Mos Def does it himself
Good ideas tend to catch on. In the couple of weeks since Michel Gondry's delirious Be Kind Rewind was released, YouTube has been flooded with sweded videos - "sweding" being the process outlined in the movie whereby a Hollywood title is remade for peanuts by amateurs using a home movie camera and whatever props and costumes are to hand. Now, alongside clips from Be Kind Rewind showing Jack Black as Robocop or Mos Def as a Ghostbuster, you can see YouTube users take on Terminator 2 (subtitled Low Budgment Day), Blade Runner, Fight Club and dozens more.
However, another clip has surfaced that aims to take Gondry down a peg or two. Bearing the not-at-all-hysterical title Be Kind Rewind: URGENT, it begins with a sarcastic notice: "Great idea for a film, right? A video store makes their own versions of popular movies and rents them to its customers, instead of the real movies. Brilliant idea! Gee, I wonder how they came up with it. Hmmm."
The material that follows is excerpted from a running sketch on The Amanda Show, a Nickelodeon series starring Amanda Bynes that ran from 1999 to 2002. Its basic premise is indeed strikingly similar to Be Kind Rewind's. The weirdly-accented staff of the Blockblister video store (apparently an Eastern European man and his son and daughter) palm customers off with their own crummy versions of The Wizard of Oz, Titanic, Scream and the like. Their response to complaints is the rousing refrain: "This movie is better. Muuuch better!"

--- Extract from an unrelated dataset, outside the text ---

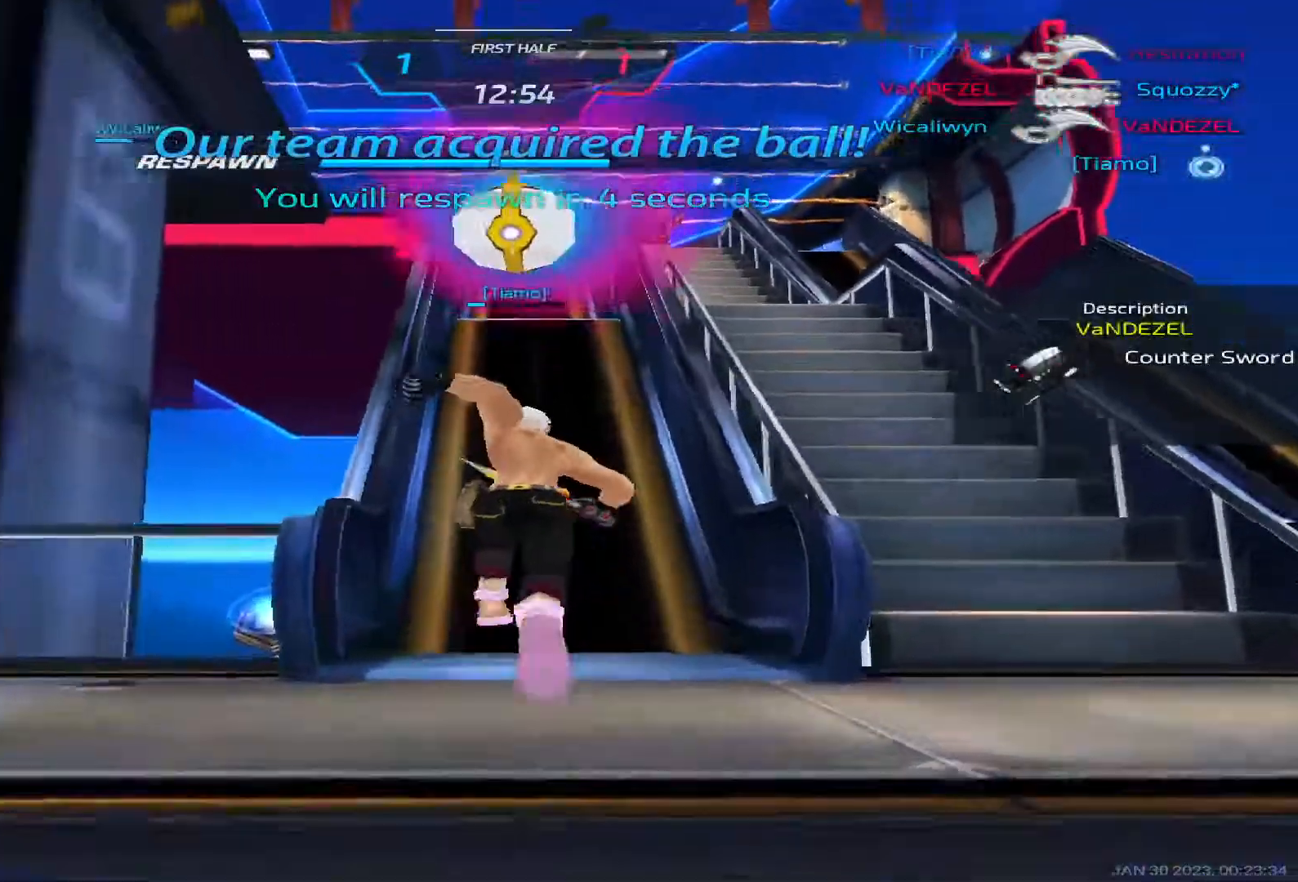
{"keys": [], "events": []}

There's no reason to believe Gondry had even heard of The Amanda Show, let alone ripped it off. The YouTube clip certainly doesn't show any identical jokes, just a similar basic concept, and more than one person can have the same funny idea. (See also Rushmore and Jonathan Caouette's high-school production of Blue Velvet.) Gondry might, however, appreciate the characters' can-do ethos - in another episode they develop their own alternative to DVD using a lawnmower and blocks of wood - and kudos should go to The Amanda Show for developing a sketch based on user-generated content before YouTube even existed.
If Be Kind Rewind is about anything, it's about how a pre-existing idea can be reshaped to suit the needs and pleasures of a new time - a notion, in fact, that is inseparable from the history of art. And if we want a sign that this idea's time has come, we just have to look at the video store customers' reactions: in The Amanda Show, they are angry and frustrated by these mash-ups; in Be Kind Rewind, they can't get enough of them. And now they're uploading their own.